Under current United States federal law, all former presidents are entitled to lifetime protection from the Secret Service. Barring an act of Congress or a presidential executive order, the Secret Service is bound by law to protect former presidents for life. There aren't any exceptions listed in the statute governing the protection of former presidents.
The only legal reason currently for abandoning protection would be if a former president waived his right to his Secret Service detail, which only one former president has ever done. Richard Nixon waived his Secret Service protection 11 years after leaving office in disgrace following the Watergate scandal. (Nixon decided to pay for his own protection to save the U.S. government some money.)
But now, former president Donald Trump has been indicted on multiple felony charges related to misstating the purpose of a payment to the adult film star Stormy Daniels. (This can be considered a felony if it is done to hide another crime.) With that indictment, Trump became the first U.S. president, sitting or former, to face criminal prosecution. Few legal experts expect Trump to receive a prison sentence if convicted, but it remains a possibility.

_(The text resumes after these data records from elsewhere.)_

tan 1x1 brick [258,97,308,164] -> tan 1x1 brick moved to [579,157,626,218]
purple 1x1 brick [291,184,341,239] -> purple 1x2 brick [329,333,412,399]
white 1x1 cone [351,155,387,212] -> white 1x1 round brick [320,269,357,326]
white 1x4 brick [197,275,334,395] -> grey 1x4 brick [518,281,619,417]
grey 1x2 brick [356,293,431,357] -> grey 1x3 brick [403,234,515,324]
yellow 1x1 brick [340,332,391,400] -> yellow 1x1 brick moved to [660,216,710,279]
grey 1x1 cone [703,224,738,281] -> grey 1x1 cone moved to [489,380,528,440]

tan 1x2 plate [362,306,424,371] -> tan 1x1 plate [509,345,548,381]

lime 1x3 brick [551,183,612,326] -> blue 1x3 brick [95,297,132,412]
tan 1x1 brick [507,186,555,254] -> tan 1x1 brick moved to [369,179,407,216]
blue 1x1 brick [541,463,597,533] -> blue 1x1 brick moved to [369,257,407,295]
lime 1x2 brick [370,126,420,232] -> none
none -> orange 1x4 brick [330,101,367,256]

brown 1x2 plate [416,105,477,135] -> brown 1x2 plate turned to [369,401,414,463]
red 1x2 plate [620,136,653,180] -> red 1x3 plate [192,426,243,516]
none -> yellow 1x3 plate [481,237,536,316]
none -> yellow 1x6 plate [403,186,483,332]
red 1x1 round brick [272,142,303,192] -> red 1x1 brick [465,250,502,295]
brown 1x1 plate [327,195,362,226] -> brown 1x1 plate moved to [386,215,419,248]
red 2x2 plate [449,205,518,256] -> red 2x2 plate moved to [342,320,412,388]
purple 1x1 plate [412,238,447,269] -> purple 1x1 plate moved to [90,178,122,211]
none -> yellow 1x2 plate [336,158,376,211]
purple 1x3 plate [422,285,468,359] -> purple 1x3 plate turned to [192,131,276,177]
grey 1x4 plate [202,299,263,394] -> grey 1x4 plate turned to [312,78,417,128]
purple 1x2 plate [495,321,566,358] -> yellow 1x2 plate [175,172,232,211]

Trump could face more serious charges, however, if he's indicted by grand juries investigating him in separate criminal probes in Fulton County in Atlanta related to his efforts to overturn the 2020 election in Georgia and the Department of Justice in Washington, D.C. related to the classified documents at found at Mar-a-Lago, Trump's home. Those charges, which could include obstruction of justice, typically include prison time if convicted.